What you will do -
The whole listing is to be transcribed exactly as it stands.

Records provided -
↓↓↓
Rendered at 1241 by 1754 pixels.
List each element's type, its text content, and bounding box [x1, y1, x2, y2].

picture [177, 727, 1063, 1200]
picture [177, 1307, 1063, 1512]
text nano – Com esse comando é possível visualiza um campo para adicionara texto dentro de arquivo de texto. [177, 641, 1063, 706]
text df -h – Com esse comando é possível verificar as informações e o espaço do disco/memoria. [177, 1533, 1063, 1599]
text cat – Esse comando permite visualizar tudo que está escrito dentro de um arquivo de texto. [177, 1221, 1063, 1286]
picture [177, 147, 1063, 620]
↑↑↑
Answer to the problem -
Rendered at 1241 by 1754 pixels.
List each element's type, its text content, and bounding box [x1, y1, x2, y2].

picture [177, 727, 1063, 1200]
picture [177, 1307, 1063, 1512]
text nano – Com esse comando é possível visualiza um campo para adicionara texto dentro de arquivo de texto. [177, 641, 1063, 706]
text df -h – Com esse comando é possível verificar as informações e o espaço do disco/memoria. [177, 1533, 1063, 1599]
text cat – Esse comando permite visualizar tudo que está escrito dentro de um arquivo de texto. [177, 1221, 1063, 1286]
picture [177, 147, 1063, 620]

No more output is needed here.